| SHORT EXERCISE |
Format every line of all the records below as a numbered list, and leave out any blank lines.

| INFORMATION SUPPLIED |
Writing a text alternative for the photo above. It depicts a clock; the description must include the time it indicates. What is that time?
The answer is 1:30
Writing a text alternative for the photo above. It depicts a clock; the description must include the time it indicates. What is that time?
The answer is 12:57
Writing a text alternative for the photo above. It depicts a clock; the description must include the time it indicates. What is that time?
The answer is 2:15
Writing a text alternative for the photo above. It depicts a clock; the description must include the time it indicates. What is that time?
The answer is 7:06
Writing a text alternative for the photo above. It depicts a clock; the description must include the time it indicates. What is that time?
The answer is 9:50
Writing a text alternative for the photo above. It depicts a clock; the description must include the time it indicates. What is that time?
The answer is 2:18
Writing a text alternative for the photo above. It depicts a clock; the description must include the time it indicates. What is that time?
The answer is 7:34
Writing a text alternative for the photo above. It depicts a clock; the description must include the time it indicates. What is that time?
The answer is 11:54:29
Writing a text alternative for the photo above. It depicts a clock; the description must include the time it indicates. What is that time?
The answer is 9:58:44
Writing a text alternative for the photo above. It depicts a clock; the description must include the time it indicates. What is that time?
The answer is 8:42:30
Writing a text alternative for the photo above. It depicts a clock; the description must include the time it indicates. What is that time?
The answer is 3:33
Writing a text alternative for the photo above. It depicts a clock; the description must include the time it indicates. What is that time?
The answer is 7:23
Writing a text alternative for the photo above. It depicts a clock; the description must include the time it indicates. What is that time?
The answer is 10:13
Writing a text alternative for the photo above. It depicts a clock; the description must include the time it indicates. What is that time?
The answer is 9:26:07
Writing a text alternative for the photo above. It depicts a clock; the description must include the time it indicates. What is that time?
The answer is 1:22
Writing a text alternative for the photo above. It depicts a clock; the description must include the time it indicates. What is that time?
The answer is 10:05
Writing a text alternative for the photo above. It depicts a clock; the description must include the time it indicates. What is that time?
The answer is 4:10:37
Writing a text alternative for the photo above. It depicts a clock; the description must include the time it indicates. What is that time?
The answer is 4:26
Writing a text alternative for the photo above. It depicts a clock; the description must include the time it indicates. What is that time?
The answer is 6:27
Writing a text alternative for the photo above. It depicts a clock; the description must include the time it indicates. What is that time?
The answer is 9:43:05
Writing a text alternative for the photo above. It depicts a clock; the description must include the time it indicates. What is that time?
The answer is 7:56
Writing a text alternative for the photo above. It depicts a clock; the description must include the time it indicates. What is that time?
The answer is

| THE RESULT |
1. Writing a text alternative for the photo above. It depicts a clock; the description must include the time it indicates. What is that time?
2. The answer is 1:30
3. Writing a text alternative for the photo above. It depicts a clock; the description must include the time it indicates. What is that time?
4. The answer is 12:57
5. Writing a text alternative for the photo above. It depicts a clock; the description must include the time it indicates. What is that time?
6. The answer is 2:15
7. Writing a text alternative for the photo above. It depicts a clock; the description must include the time it indicates. What is that time?
8. The answer is 7:06
9. Writing a text alternative for the photo above. It depicts a clock; the description must include the time it indicates. What is that time?
10. The answer is 9:50
11. Writing a text alternative for the photo above. It depicts a clock; the description must include the time it indicates. What is that time?
12. The answer is 2:18
13. Writing a text alternative for the photo above. It depicts a clock; the description must include the time it indicates. What is that time?
14. The answer is 7:34
15. Writing a text alternative for the photo above. It depicts a clock; the description must include the time it indicates. What is that time?
16. The answer is 11:54:29
17. Writing a text alternative for the photo above. It depicts a clock; the description must include the time it indicates. What is that time?
18. The answer is 9:58:44
19. Writing a text alternative for the photo above. It depicts a clock; the description must include the time it indicates. What is that time?
20. The answer is 8:42:30
21. Writing a text alternative for the photo above. It depicts a clock; the description must include the time it indicates. What is that time?
22. The answer is 3:33
23. Writing a text alternative for the photo above. It depicts a clock; the description must include the time it indicates. What is that time?
24. The answer is 7:23
25. Writing a text alternative for the photo above. It depicts a clock; the description must include the time it indicates. What is that time?
26. The answer is 10:13
27. Writing a text alternative for the photo above. It depicts a clock; the description must include the time it indicates. What is that time?
28. The answer is 9:26:07
29. Writing a text alternative for the photo above. It depicts a clock; the description must include the time it indicates. What is that time?
30. The answer is 1:22
31. Writing a text alternative for the photo above. It depicts a clock; the description must include the time it indicates. What is that time?
32. The answer is 10:05
33. Writing a text alternative for the photo above. It depicts a clock; the description must include the time it indicates. What is that time?
34. The answer is 4:10:37
35. Writing a text alternative for the photo above. It depicts a clock; the description must include the time it indicates. What is that time?
36. The answer is 4:26
37. Writing a text alternative for the photo above. It depicts a clock; the description must include the time it indicates. What is that time?
38. The answer is 6:27
39. Writing a text alternative for the photo above. It depicts a clock; the description must include the time it indicates. What is that time?
40. The answer is 9:43:05
41. Writing a text alternative for the photo above. It depicts a clock; the description must include the time it indicates. What is that time?
42. The answer is 7:56
43. Writing a text alternative for the photo above. It depicts a clock; the description must include the time it indicates. What is that time?
44. The answer is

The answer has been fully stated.